Keberadaan pasar perbatasan kedua negara juga akan dioptimalkan. Dua pasar di titik perlintasan, yakni Motaain dan Turiskain.
Di Motaain, pasar sudah kembali beroperasi, sedangkan pasar di Turiskain masih ditutup akibat pandemi Covid-19. Di setiap pasar, hasil pertanian, seperti beras dan sayur-sayuran, serta ternak, dijual masyarakat.
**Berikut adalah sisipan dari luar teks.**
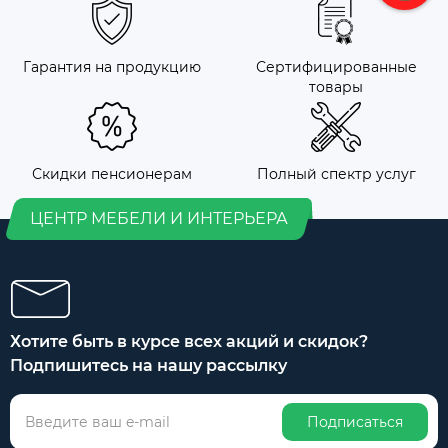
Гарантия на продукцию
Сертифицированные
товары
Скидки пенсионерам
Полный спектр услуг
ЦЕНТР МЕБЕЛИ И ИНТЕРЬЕРА
Хотите быть в курсе всех акций и скидок?
Подпишитесь на нашу рассылку
Подписаться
Namun, kendala yang dihadapi petani di perbatasan saat ini adalah ketersediaan pupuk. Mereka harus mencari pupuk sendiri dengan harga mahal. Padahal, ada pupuk gratis dan subsidi pupuk dari pemerintah. Pemerintah daerah lewat penyuluh pertanian belum berperan secara maksimal untuk mendampingi petani.
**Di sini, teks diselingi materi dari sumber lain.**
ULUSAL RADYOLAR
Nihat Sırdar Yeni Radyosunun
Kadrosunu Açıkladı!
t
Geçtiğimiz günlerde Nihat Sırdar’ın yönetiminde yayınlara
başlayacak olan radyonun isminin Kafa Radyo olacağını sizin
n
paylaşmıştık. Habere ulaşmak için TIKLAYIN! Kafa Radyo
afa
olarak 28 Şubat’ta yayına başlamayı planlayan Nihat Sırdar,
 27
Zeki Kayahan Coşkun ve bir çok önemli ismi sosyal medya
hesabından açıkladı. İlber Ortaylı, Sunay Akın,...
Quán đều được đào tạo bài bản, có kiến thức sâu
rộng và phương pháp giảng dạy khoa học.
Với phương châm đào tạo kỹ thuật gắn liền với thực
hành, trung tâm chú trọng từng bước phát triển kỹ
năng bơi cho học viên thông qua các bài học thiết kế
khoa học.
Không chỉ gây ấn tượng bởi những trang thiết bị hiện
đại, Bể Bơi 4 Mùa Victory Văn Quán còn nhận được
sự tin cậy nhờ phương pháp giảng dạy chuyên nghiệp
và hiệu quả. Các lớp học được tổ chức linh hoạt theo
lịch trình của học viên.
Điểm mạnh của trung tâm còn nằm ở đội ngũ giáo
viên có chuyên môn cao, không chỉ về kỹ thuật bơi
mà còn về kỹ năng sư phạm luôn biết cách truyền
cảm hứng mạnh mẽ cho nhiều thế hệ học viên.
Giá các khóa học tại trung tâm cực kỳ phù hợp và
Perlu kolaborasi para pemangku kepentingan untuk memajukan daerah perbatasan. (Agus Winarna)
Oleh karena itu, kolaborasi berbagai pihak diperlukan untuk memajukan wilayah tapal batas yang selama satu dekade terakhir terus dibangun.
Dekan Politeknik Ben Mboi Brigadir Jenderal (TNI) Agus Winarna berpendapat, lintas sektor harus bergerak dan saling mendukung. Untuk urusan pertanian, berbagai sumber daya utama sudah dimiliki, seperti air dan lahan.
”Perlu kolaborasi para pemangku kepentingan untuk memajukan daerah perbatasan. Presiden Joko Widodo lewat kebijakannya memfokuskan wilayah perbatasan menjadi beranda depan negara yang sangat strategis untuk dikelola,” kata Agus, yang meneliti khusus terkait kerja kolaboratif itu.
Potensi pertanian di batas negara kini menanti dikembangkan. Sangat terbuka peluang menjadikan daerah itu maju dari sektor pertanian. Kini, semua ikhtiar sudah dimulai, tinggal konsistensi dan keberlanjutan yang menjadi penentu keberhasilan.